The recruits exchanged glances, a mix of pride and exhaustion. Arslan smiled faintly—he saw the spark Ludger had been nurturing in them. Rough edges, sure, but real potential.
He could go home. Or he could make sure that spark didn’t fade.
“Hold on,” he said, setting the sack down. “Since you’re here, I might as well polish you a little more before Ludger gets the chance to scold you again. I will teach you one amazing technique called Overdrive.”
Rhea groaned softly. “Sir, with all respect—”
“Relax,” Arslan said with a smirk. “No shouting. Just a little training. You’ve proven you can fight frost skeletons. Now let’s see if you can fight properly.”
The recruits straightened instinctively. Arslan’s calm, commanding tone had that effect.
He gestured to the training ring, drawing his sword with a smooth motion. “Let’s see what the Vice Guildmaster’s prodigies have learned.”
The recruits glanced at each other, unsure what Arslan expected. Rhea scratched her cheek. “Uh… right now, sir?”
Arslan just nodded once, resting the flat of his sword on his shoulder. “Unless you’re saving your energy for bedtime stories.”
That got a nervous laugh. Eventually, Rhea stepped forward, squared her stance, and clenched her fists. A faint hum filled the air—mana condensing, limbs tightening with focus. Blue light rippled under her skin, subtle but controlled.
Arslan’s brows furrowed. “That’s… Overdrive?”
The others followed her lead. Taron ignited his right arm; a shimmer of mana pulsed faintly under the glove. Mira’s bow arm flexed, mana flowing steady and smooth. Even Derrin, had that focused look of someone channeling energy through every tendon.
Arslan lowered his sword slightly. “Where did you learn that?”
“Vice Guildmaster taught us,” Rhea said, almost proudly. “Said it’d help us stay alive longer.”
“Vice Guildmaster…” Arslan echoed, still processing. He blinked. “You mean Ludger?”

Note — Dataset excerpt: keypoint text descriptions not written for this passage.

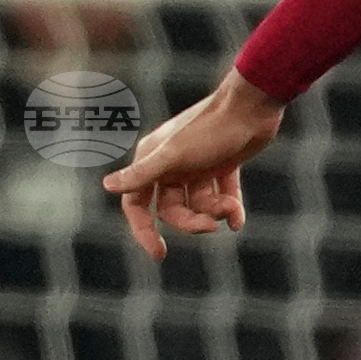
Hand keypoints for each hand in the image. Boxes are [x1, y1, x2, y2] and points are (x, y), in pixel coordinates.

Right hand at [100, 71, 283, 263]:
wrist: (253, 105)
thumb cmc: (210, 128)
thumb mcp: (174, 155)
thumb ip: (142, 173)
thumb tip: (107, 185)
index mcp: (153, 160)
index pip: (138, 204)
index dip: (144, 230)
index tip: (159, 254)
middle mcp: (172, 165)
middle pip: (173, 210)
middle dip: (193, 221)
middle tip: (212, 224)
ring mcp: (198, 166)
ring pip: (200, 205)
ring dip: (216, 211)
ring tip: (232, 207)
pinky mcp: (223, 165)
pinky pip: (223, 196)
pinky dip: (231, 209)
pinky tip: (238, 219)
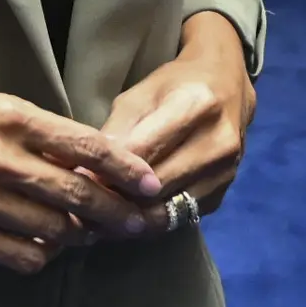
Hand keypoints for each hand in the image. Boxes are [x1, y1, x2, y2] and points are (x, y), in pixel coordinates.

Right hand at [0, 70, 167, 274]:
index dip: (126, 169)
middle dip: (119, 214)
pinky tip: (47, 245)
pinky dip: (44, 254)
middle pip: (79, 197)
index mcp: (8, 118)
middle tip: (141, 222)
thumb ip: (38, 130)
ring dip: (83, 236)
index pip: (85, 146)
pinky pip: (22, 256)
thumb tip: (90, 159)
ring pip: (56, 232)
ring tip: (95, 234)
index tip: (151, 184)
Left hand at [101, 12, 256, 219]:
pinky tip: (127, 214)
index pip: (142, 151)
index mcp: (195, 106)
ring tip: (100, 214)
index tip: (79, 178)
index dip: (107, 169)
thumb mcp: (138, 96)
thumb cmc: (174, 86)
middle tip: (84, 203)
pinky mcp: (222, 196)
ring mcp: (225, 173)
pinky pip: (178, 219)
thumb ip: (114, 133)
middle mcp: (217, 143)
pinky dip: (150, 220)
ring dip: (131, 216)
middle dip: (116, 197)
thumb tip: (82, 170)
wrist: (227, 88)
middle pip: (155, 186)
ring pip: (167, 210)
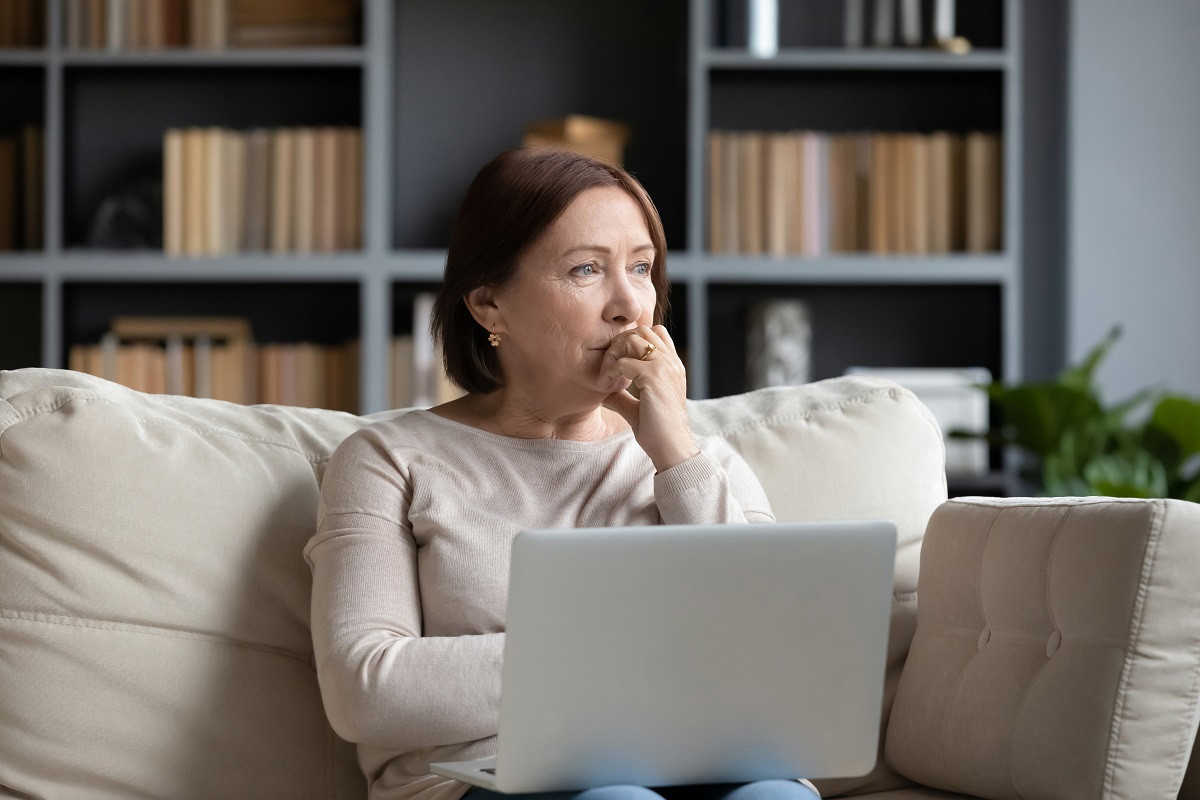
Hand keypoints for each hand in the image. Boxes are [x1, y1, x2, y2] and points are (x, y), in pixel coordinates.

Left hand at [600, 324, 698, 472]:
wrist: (671, 448)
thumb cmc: (657, 432)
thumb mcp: (637, 408)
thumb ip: (623, 396)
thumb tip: (604, 392)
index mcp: (672, 366)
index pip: (654, 333)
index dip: (632, 341)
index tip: (618, 364)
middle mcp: (671, 362)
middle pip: (642, 330)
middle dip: (620, 343)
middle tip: (609, 366)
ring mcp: (664, 367)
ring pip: (633, 339)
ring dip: (615, 353)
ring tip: (608, 374)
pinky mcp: (655, 377)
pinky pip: (624, 362)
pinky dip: (611, 371)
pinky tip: (607, 386)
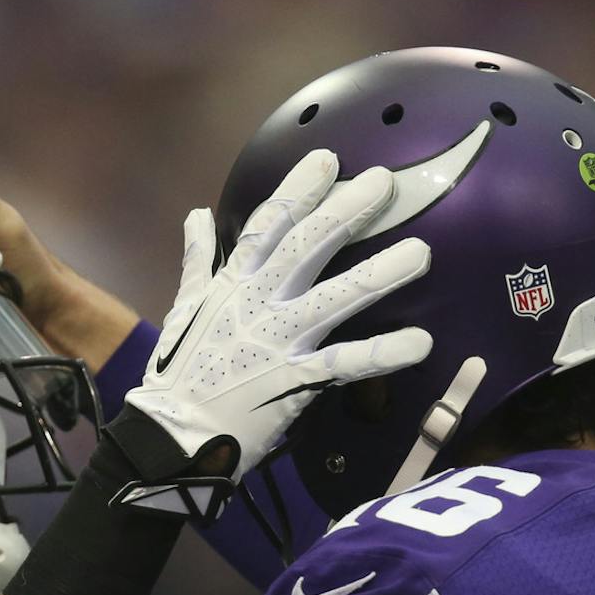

Taron nodded. “Yes, sir. He ran us through it a few nights ago. Said it’d take a few weeks to master, but we’re getting there.”
Arslan just stared for a moment. Less than two weeks. He hadn’t even known Ludger was teaching them Overdrive—let alone that they were this far along.
His son was too many steps ahead of him. Again.
Arslan exhaled, almost a laugh, half pride and half disbelief. “He taught you that in under two weeks.” He sheathed his sword slowly, shaking his head. “When I was your age, I could barely use mana at all.”
Rhea smiled sheepishly. “He’s a good teacher.”
“I’ll say,” Arslan muttered. “If he keeps this up, I’ll be the one asking him for lessons.”
He crossed his arms, still watching the faint glows fade from their limbs. Pride warmed his chest, but underneath it was something else—a quiet reminder that his son was growing into something far bigger than he’d ever planned for.